Aja Wilson Las Vegas Aces May 27, 2023; Las Vegas, Nevada, USA; Las Vegas Aces forward Aja Wilson (22) reacts during the second quarter against the Los Angeles Sparks at Michelob Ultra Arena. Mandatory Credit: Lucas Peltier-USA TODAY Sports

New year, new leagues, growth, and opportunities–that’s the energy of the women’s sports industry as hockey was the first major women’s sports event to ring in 2024 on a high note. 

On New Year’s Day, tennis legend Billie Jean King dropped the puck on the inaugural Professional Women’s Hockey League season–the same day that marked the 50th anniversary of the formation of the Women’s Tennis Association that King founded. 8,318 fans attended PWHL Ottawa’s home opener against Montreal, setting a record for the highest attendance in professional women’s hockey history. 

“I’ve experienced my share of memorable moments on grass, on clay, and on hard courts all over the world,” King said of the historic game. “And now on ice.”

The PWHL has been a long time coming. The newest professional women’s sports league results from the purchase and subsequent dissolution of the Premier Hockey Federation–formerly known as the National Women’s Hockey League until its rebranding in 2021–that was prompted by the National Women’s Hockey Players Association in an effort to consolidate women’s pro hockey into a single North American league. Prior to the formation of the PWHL, star players from the U.S. and Canadian national teams refused to join the NWHL/PHF due to a lack of faith in its business model. Instead, these players competed against each other in exhibition games with the NWHPA to stay sharp for international play. But times are changing with the formation of the PWHL thanks in part to collaboration efforts with the men’s equivalent, the National Hockey League.

“I think that is one of the elements that hasn’t been there in all prior iterations of a pro women’s league,” said PWHL board member and Dodgers president Stan Kasten. “[That support] is a major differentiator and a major reason that I’m so confident about our long-term success.”

The PWHL is following other women’s leagues that have seen success over the years after increasing buy-in to the business potential (and proven results) of women’s sports. In college basketball, the “March Madness” trademark is iconic, but since the tournament’s inception in 1939, it was reserved solely for the men’s tournament and has only been used on the women’s side since 2022 following activist efforts in 2021. But after just two seasons of improved branding, last year’s women’s national championship game between LSU and Iowa averaged nearly 10 million viewers, and peaked at 12.6 million, breaking a record that stood since 1995–and that’s after the 2022 championship matchup between South Carolina and UConn saw the most viewers in a women’s championship game since 2004. This past October, 55,646 people gathered in Kinnick Stadium, not for a punting showcase from the Hawkeye’s football team, but to watch Iowa women’s basketball play an exhibition game against DePaul led by a double-double from Caitlin Clark, and shattering the previous women’s college basketball attendance record of 29,619 set in the 2002 NCAA Tournament.

* _Collected material_:
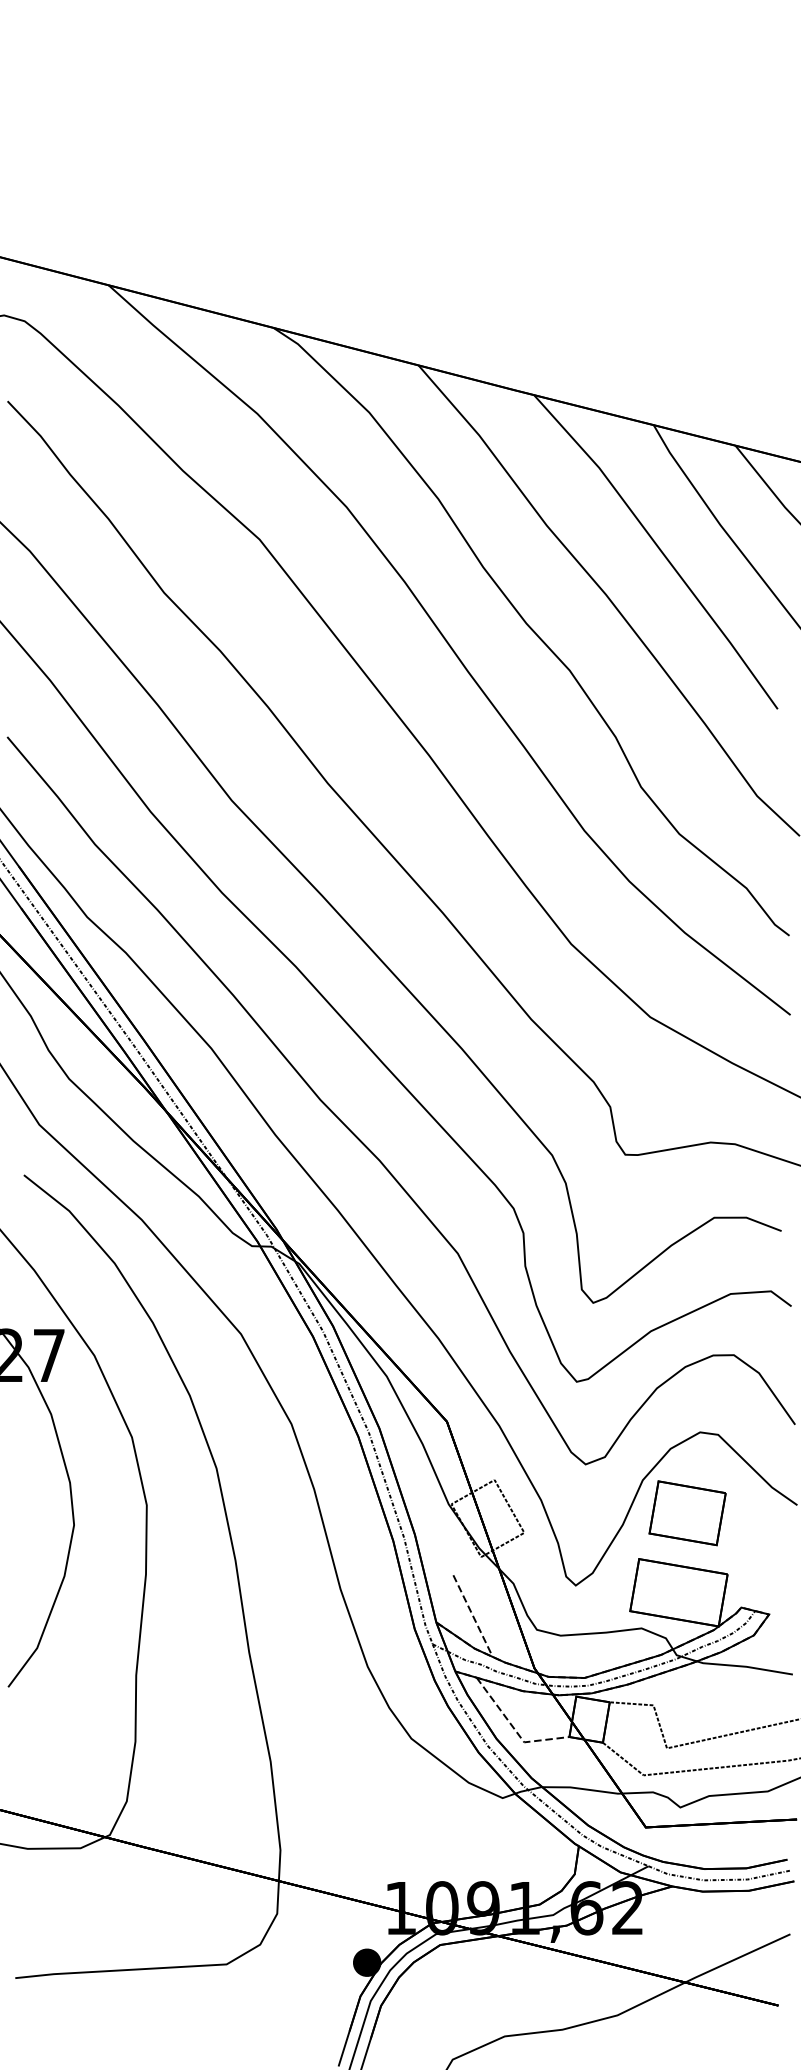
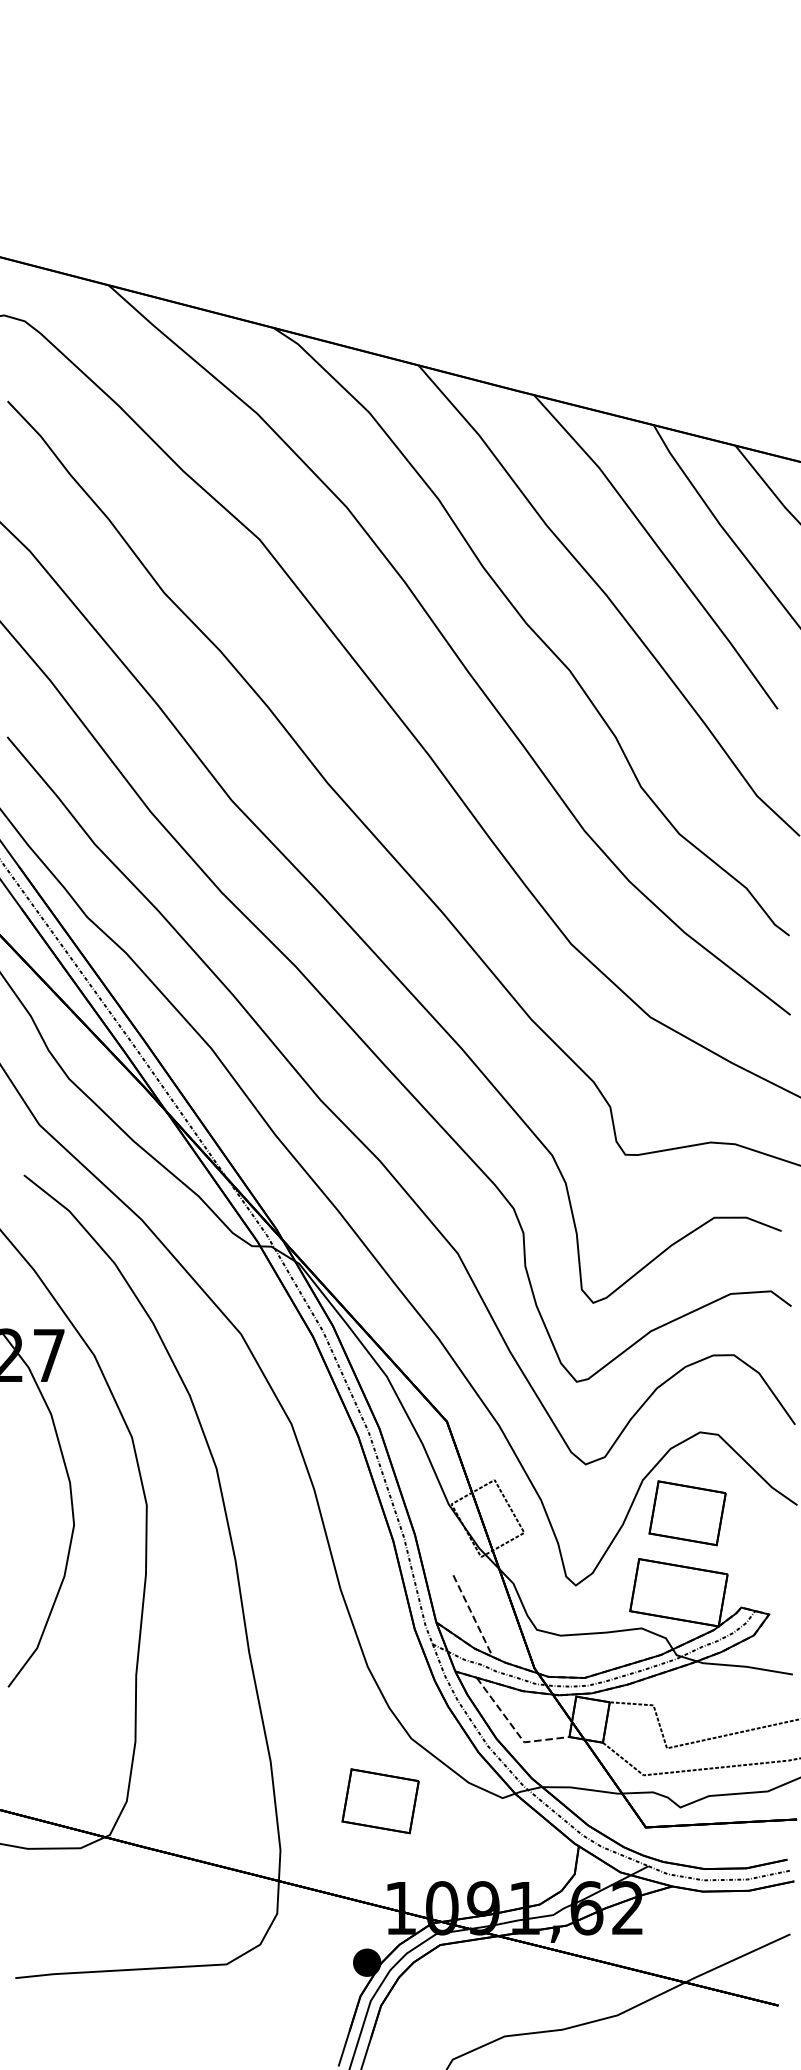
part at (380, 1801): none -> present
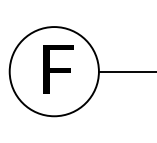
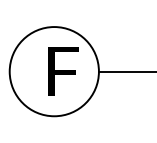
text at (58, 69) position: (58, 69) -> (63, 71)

* _Prompt_:
According to the passage on women's sports, how many fans attended PWHL Ottawa's home opener against Montreal?

* _Task answer_:
8,318 fans attended the game.